===== The data

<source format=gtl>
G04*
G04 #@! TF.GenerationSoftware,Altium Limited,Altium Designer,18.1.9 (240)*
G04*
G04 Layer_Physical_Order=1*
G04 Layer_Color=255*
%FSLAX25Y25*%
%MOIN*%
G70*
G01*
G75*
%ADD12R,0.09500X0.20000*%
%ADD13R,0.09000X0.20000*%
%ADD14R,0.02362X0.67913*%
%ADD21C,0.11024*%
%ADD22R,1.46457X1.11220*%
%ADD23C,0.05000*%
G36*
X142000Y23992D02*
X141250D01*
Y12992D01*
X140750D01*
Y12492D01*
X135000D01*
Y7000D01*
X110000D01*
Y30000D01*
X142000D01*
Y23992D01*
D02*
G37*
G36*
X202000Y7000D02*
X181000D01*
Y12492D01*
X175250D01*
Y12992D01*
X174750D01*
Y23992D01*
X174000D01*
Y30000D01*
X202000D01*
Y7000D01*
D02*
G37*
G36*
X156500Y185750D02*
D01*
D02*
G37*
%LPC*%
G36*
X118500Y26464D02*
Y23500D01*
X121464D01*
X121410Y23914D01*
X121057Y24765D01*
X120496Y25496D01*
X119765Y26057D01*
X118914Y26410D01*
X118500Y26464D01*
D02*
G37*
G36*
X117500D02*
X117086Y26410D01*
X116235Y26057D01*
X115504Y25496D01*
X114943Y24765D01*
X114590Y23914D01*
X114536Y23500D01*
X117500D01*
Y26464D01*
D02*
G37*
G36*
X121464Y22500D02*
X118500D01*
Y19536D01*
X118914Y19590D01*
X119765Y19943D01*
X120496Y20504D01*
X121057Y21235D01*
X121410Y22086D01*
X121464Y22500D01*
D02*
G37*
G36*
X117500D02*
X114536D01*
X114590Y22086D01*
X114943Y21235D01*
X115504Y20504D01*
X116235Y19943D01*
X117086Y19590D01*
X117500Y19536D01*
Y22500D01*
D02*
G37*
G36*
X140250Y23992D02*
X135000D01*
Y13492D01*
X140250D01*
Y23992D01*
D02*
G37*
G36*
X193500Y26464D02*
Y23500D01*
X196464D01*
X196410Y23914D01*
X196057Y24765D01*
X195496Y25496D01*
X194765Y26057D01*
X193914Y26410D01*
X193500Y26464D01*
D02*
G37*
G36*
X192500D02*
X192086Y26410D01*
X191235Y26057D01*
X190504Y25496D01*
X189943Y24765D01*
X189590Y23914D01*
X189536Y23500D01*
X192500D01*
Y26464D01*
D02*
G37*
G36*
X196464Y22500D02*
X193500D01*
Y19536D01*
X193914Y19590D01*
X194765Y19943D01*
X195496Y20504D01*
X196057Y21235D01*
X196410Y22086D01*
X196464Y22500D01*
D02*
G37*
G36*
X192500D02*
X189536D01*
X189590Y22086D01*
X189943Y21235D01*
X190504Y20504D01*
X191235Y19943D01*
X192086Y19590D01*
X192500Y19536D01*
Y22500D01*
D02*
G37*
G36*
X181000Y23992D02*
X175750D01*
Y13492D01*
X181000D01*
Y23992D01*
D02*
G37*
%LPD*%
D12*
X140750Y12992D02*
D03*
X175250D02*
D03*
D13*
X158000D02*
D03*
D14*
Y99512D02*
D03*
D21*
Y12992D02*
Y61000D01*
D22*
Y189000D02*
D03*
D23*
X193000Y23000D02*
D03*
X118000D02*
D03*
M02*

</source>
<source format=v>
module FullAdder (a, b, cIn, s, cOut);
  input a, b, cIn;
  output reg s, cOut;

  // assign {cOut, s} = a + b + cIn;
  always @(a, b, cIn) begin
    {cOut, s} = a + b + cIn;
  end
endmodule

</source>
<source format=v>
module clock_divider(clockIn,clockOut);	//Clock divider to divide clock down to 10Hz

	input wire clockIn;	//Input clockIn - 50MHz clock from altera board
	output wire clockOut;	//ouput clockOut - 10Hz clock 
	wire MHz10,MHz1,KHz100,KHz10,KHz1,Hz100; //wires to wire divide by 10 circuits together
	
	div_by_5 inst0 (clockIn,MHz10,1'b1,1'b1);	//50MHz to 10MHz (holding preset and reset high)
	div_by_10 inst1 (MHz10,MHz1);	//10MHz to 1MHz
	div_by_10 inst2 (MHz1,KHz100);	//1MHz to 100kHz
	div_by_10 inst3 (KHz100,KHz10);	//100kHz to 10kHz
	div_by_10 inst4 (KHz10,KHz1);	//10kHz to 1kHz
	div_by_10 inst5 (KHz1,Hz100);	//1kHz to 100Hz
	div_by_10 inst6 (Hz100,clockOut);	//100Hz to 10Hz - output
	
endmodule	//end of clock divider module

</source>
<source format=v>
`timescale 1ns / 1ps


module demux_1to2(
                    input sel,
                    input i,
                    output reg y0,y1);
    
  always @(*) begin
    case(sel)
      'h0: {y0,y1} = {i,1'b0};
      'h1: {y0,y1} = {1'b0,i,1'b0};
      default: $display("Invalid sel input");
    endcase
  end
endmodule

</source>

==========
===== The data

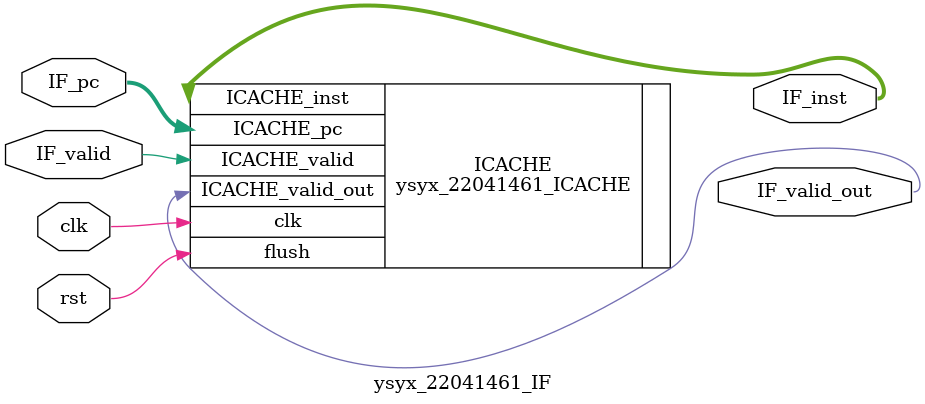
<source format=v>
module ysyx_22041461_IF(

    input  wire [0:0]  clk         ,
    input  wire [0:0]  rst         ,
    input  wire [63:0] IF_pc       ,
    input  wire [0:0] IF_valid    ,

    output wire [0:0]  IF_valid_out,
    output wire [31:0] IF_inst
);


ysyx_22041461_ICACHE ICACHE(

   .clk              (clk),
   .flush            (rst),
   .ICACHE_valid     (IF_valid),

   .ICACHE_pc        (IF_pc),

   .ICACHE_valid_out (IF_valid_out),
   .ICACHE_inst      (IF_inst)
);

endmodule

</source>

==========

• [Problem statement] Return all lines of the material that have "wire" in them.

• [Solved problem]
	input wire clockIn;	//Input clockIn - 50MHz clock from altera board
	output wire clockOut;	//ouput clockOut - 10Hz clock 
	wire MHz10,MHz1,KHz100,KHz10,KHz1,Hz100; //wires to wire divide by 10 circuits together
    input  wire [0:0]  clk         ,
    input  wire [0:0]  rst         ,
    input  wire [63:0] IF_pc       ,
    input  wire [0:0] IF_valid    ,
    output wire [0:0]  IF_valid_out,
    output wire [31:0] IF_inst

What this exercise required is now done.